• _Problem statement_:
Whenever the string "boxes" appears in a line of the listing below, that line counts. Say how many lines count, and give nothing else.

• _Material for this exercise_:

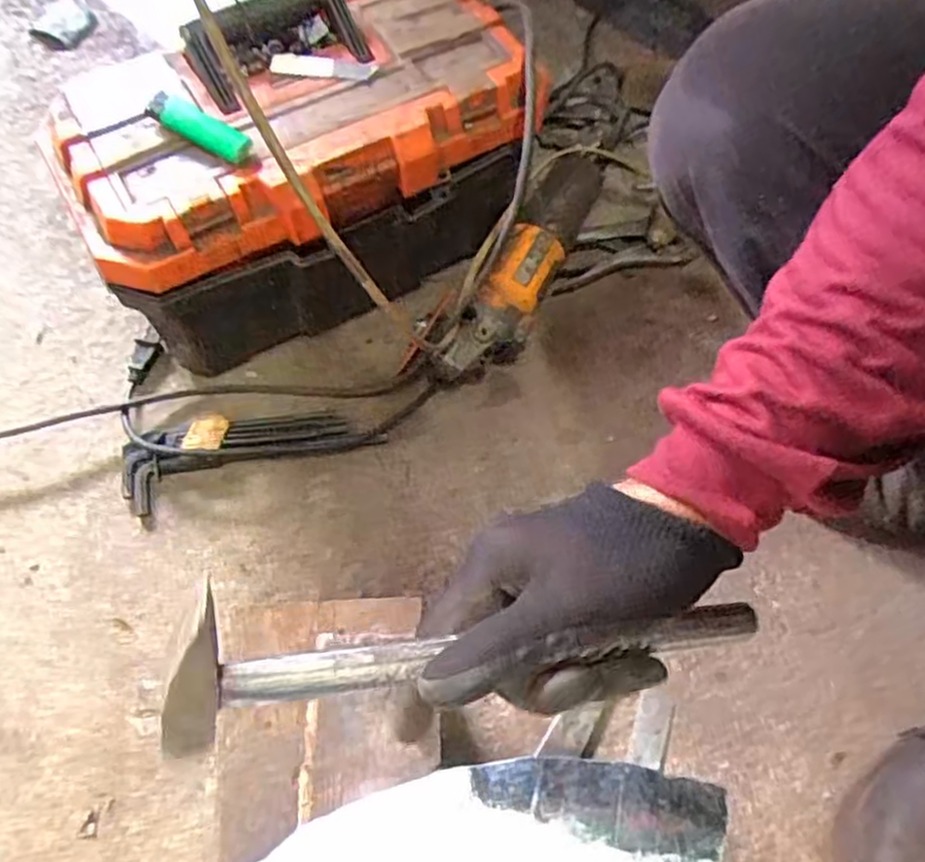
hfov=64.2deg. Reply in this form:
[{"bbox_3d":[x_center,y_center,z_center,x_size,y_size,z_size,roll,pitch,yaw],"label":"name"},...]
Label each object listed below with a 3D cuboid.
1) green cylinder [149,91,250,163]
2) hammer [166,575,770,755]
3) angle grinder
[{"bbox_3d":[-0.192,-0.221,0.533,0.074,0.019,0.019,26,67,9],"label":"green cylinder"},{"bbox_3d":[0.023,0.089,0.305,0.271,0.065,0.041,1,63,-24],"label":"hammer"},{"bbox_3d":[0.055,-0.154,0.709,0.081,0.081,0.299,30,68,10],"label":"angle grinder"}]

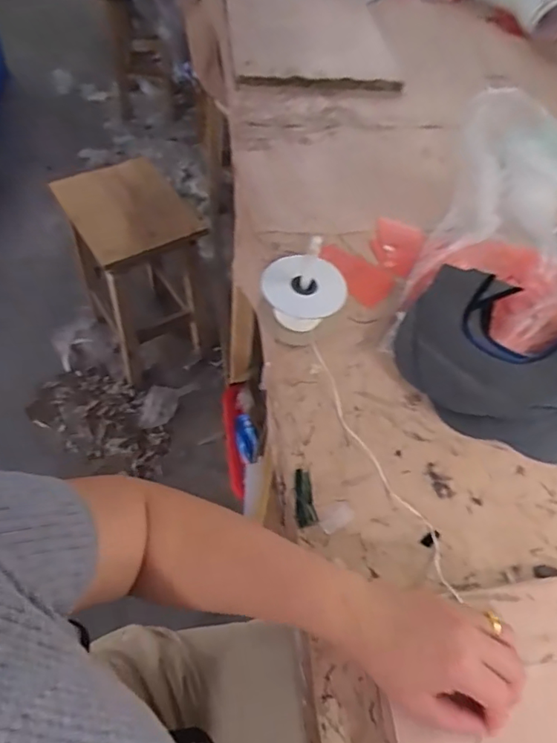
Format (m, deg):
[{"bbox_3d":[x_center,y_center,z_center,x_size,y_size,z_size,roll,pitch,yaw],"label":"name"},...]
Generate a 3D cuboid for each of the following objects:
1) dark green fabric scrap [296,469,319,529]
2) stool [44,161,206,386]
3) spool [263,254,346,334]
[{"bbox_3d":[0.024,0.115,0.499,0.016,0.009,0.054,-5,54,-9],"label":"dark green fabric scrap"},{"bbox_3d":[-0.348,-0.237,1.362,0.233,0.448,0.310,-29,61,-23],"label":"stool"},{"bbox_3d":[0.028,-0.087,0.610,0.090,0.060,0.078,12,53,4],"label":"spool"}]

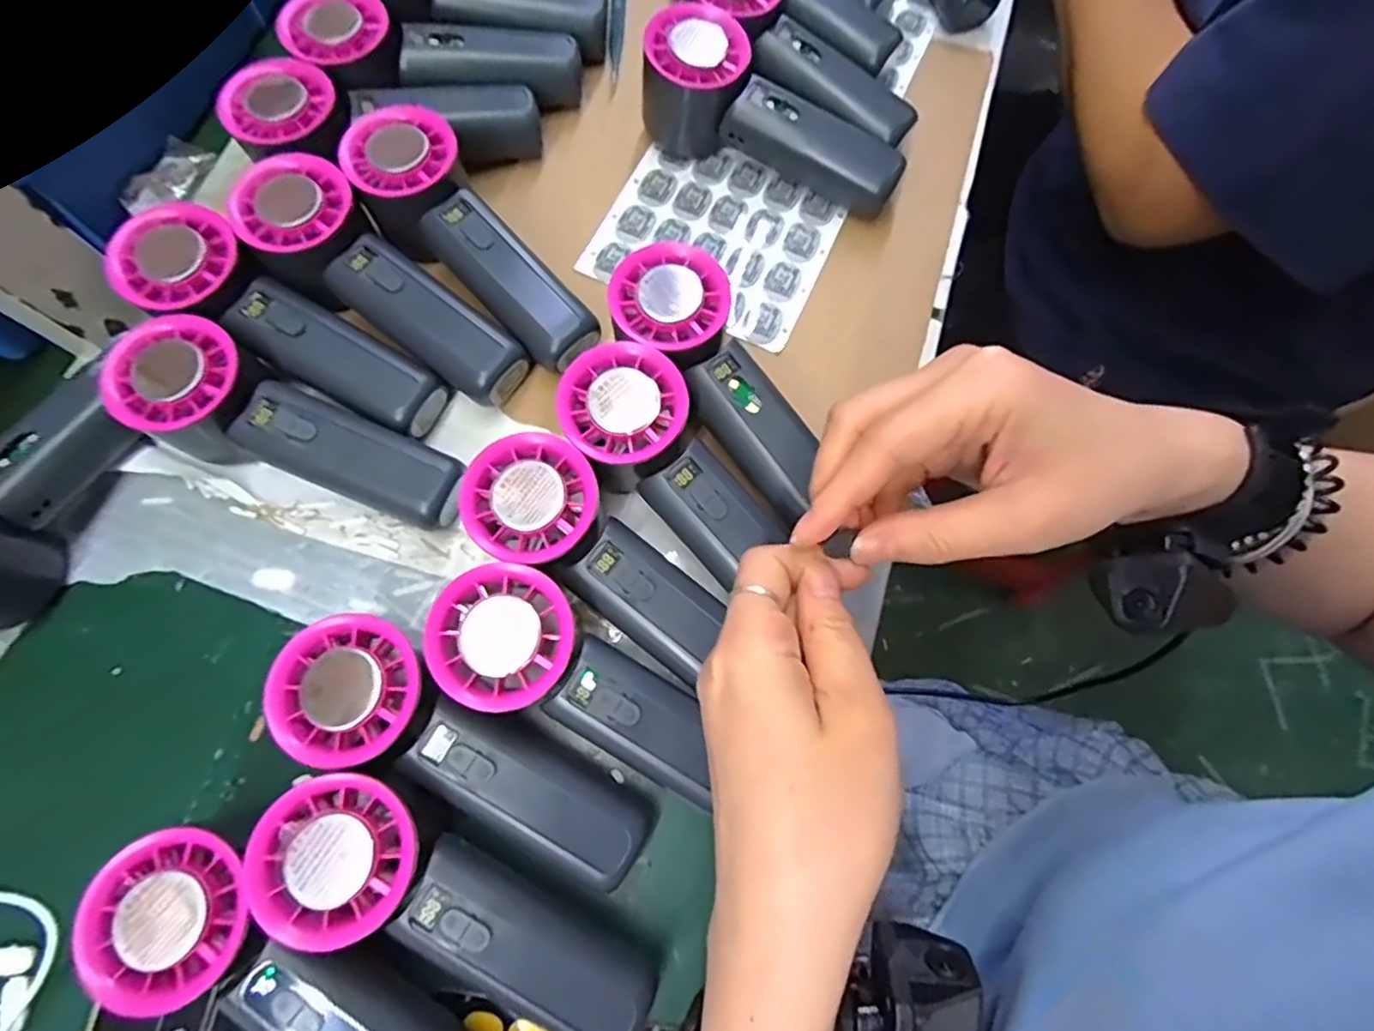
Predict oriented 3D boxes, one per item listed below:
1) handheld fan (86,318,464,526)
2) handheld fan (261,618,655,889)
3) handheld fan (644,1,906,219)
[{"bbox_3d":[-0.184,-0.038,0.301,0.155,0.055,0.051,21,74,7],"label":"handheld fan"},{"bbox_3d":[-0.089,0.095,0.255,0.157,0.032,0.050,30,75,-4],"label":"handheld fan"},{"bbox_3d":[0.049,-0.223,0.356,0.151,0.060,0.062,18,73,6],"label":"handheld fan"}]

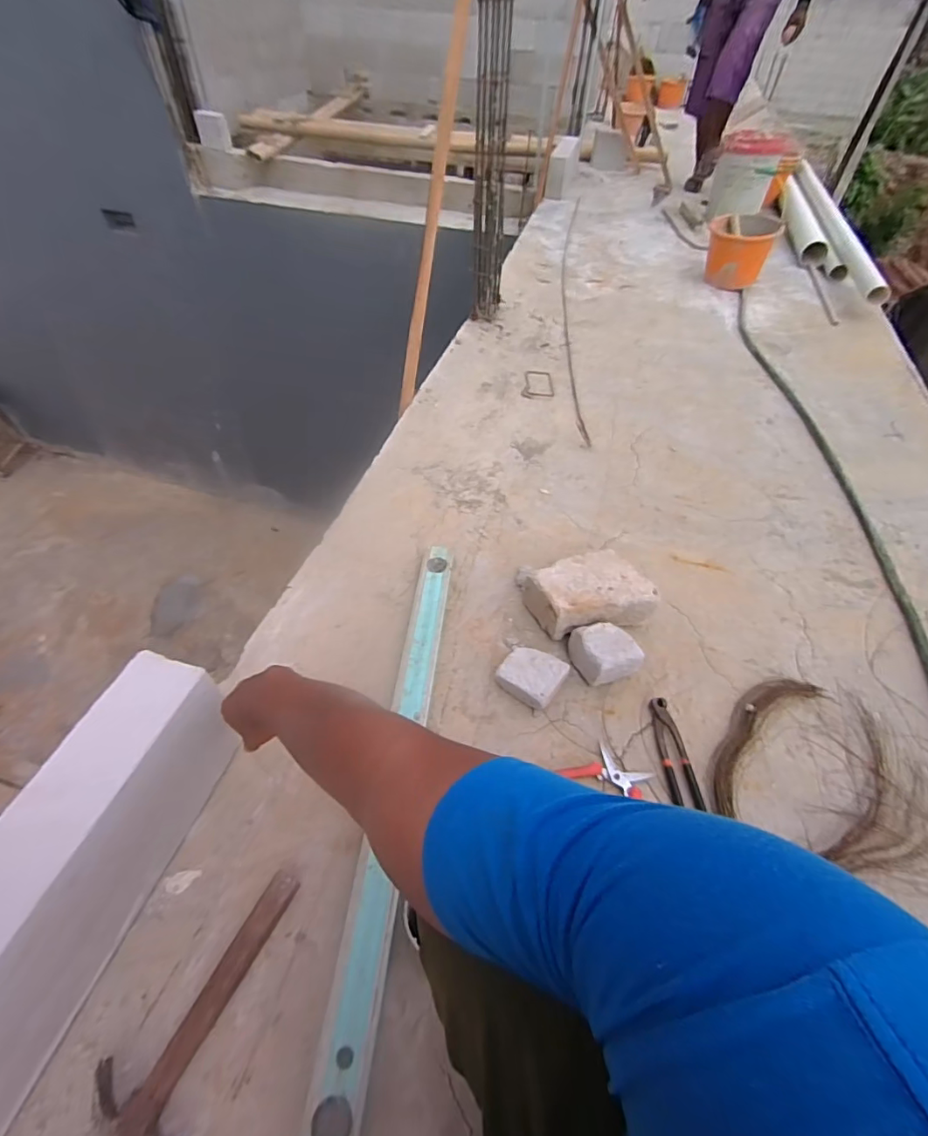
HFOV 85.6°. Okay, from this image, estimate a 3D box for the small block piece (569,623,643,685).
[{"bbox_3d":[0.252,0.153,0.893,0.104,0.078,0.096,-14,51,-16],"label":"small block piece"}]

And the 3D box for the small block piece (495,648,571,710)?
[{"bbox_3d":[0.118,0.187,0.874,0.102,0.048,0.093,27,53,19],"label":"small block piece"}]

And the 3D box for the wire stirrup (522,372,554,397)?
[{"bbox_3d":[0.234,-0.589,1.592,0.099,0.008,0.160,6,49,1],"label":"wire stirrup"}]

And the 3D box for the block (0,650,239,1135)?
[{"bbox_3d":[-0.461,0.385,0.533,0.097,0.208,0.582,15,53,9],"label":"block"}]

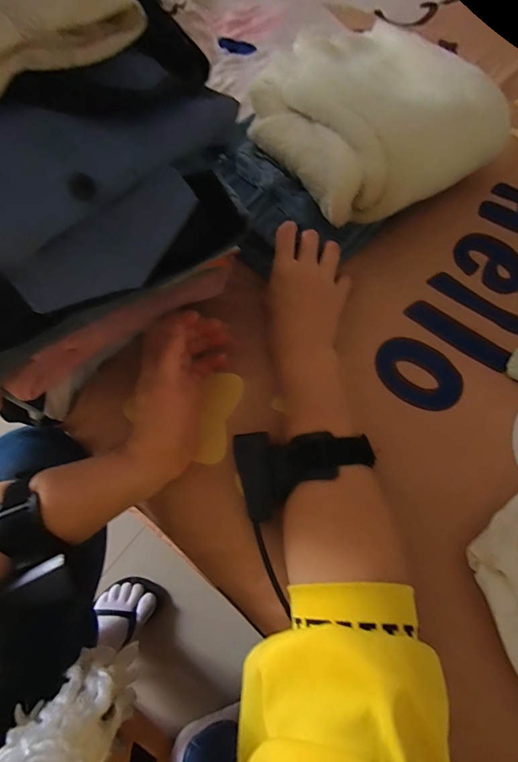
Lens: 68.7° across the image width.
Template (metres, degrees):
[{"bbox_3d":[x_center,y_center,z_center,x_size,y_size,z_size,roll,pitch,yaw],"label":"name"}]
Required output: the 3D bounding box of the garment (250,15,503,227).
[{"bbox_3d":[0.128,-0.314,0.432,0.247,0.074,0.250,-33,69,-13],"label":"garment"}]

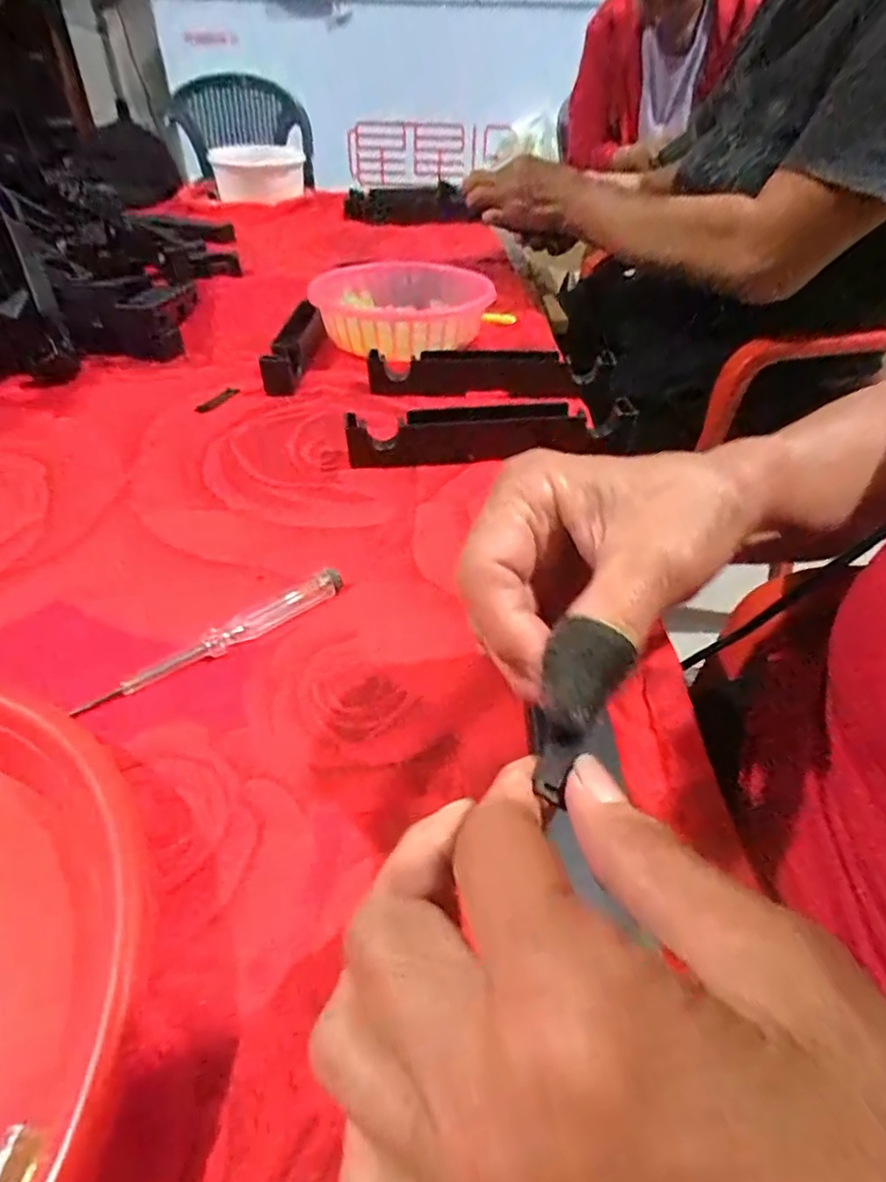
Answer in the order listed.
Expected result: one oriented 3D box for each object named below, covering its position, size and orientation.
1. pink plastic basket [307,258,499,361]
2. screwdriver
[{"bbox_3d":[-0.036,-0.263,0.589,0.163,0.054,0.170,-5,41,-8],"label":"pink plastic basket"},{"bbox_3d":[-0.103,0.020,0.286,0.126,0.011,0.011,-27,48,-29],"label":"screwdriver"}]

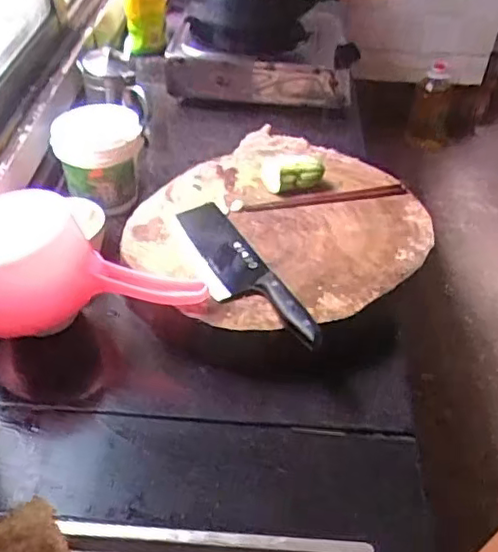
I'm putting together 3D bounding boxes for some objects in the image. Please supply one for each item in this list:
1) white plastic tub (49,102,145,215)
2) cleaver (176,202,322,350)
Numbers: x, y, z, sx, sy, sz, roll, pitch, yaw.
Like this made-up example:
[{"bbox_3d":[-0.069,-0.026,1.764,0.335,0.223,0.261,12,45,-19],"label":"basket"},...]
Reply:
[{"bbox_3d":[-0.224,-0.178,0.944,0.126,0.131,0.110,-8,43,-12],"label":"white plastic tub"},{"bbox_3d":[-0.019,-0.011,0.770,0.083,0.021,0.280,-16,45,-19],"label":"cleaver"}]

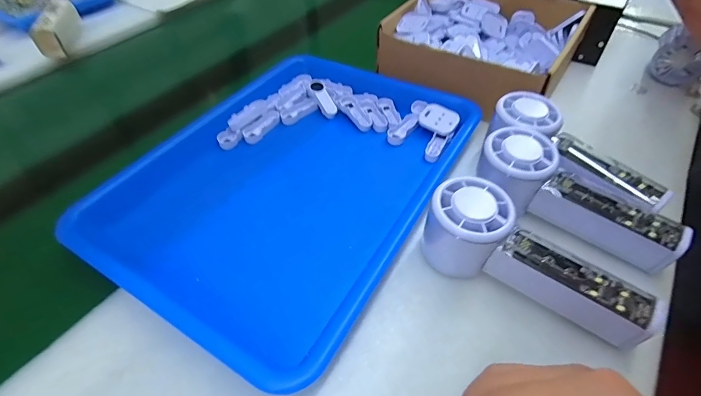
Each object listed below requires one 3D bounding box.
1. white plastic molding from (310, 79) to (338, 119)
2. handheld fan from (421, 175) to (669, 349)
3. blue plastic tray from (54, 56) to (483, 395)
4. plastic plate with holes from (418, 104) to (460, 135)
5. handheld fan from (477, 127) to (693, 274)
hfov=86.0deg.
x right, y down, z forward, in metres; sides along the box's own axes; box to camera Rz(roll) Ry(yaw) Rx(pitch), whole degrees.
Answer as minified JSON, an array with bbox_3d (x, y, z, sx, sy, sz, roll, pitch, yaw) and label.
[{"bbox_3d":[-0.032,-0.115,0.433,0.018,0.008,0.051,-22,71,-17],"label":"white plastic molding"},{"bbox_3d":[0.129,0.044,0.267,0.155,0.058,0.056,25,53,23],"label":"handheld fan"},{"bbox_3d":[-0.056,-0.032,0.359,0.259,0.026,0.333,25,54,20],"label":"blue plastic tray"},{"bbox_3d":[0.094,-0.084,0.397,0.040,0.004,0.031,33,77,24],"label":"plastic plate with holes"},{"bbox_3d":[0.181,-0.001,0.305,0.154,0.056,0.055,25,53,23],"label":"handheld fan"}]

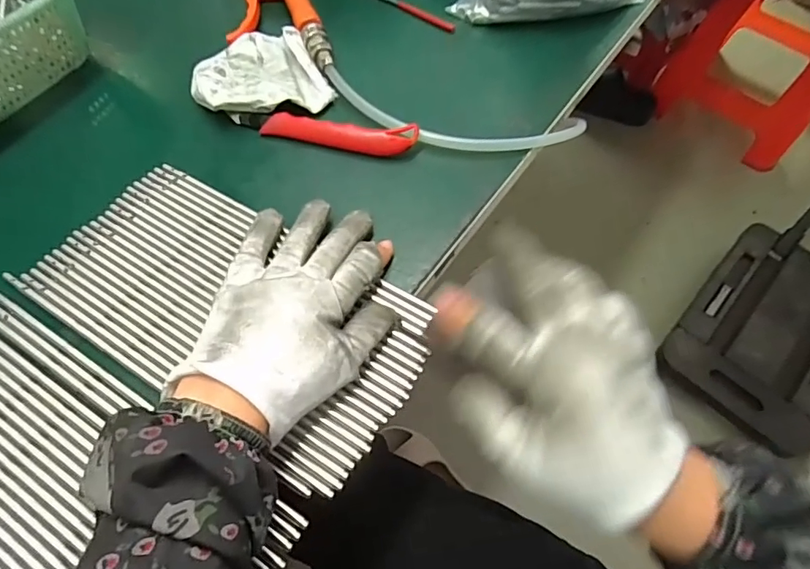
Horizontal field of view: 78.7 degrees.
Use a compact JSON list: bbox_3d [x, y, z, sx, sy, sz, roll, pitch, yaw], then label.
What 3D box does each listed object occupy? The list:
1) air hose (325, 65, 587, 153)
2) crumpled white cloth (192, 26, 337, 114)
[{"bbox_3d":[0.041,-0.133,0.405,0.218,0.028,0.067,7,63,3],"label":"air hose"},{"bbox_3d":[-0.124,-0.174,0.410,0.099,0.020,0.102,-25,66,-13],"label":"crumpled white cloth"}]

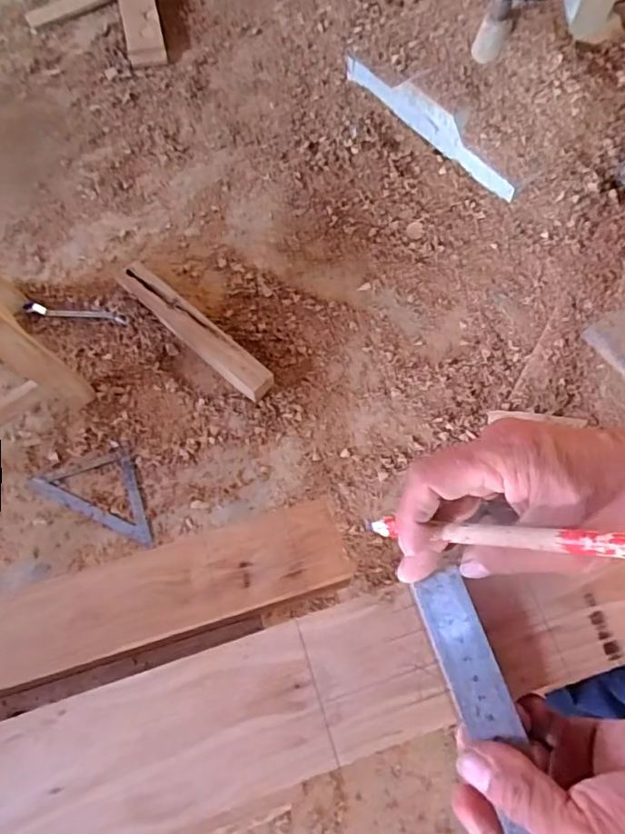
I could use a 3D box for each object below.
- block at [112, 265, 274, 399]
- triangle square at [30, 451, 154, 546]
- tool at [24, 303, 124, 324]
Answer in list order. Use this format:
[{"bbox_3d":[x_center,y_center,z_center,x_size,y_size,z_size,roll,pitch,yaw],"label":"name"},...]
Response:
[{"bbox_3d":[-0.257,-0.189,1.193,0.429,0.063,0.066,41,72,12],"label":"block"},{"bbox_3d":[-0.407,0.134,1.096,0.260,0.009,0.138,24,70,7],"label":"triangle square"},{"bbox_3d":[-0.526,-0.230,1.219,0.231,0.011,0.025,7,68,0],"label":"tool"}]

• _Solution_:
2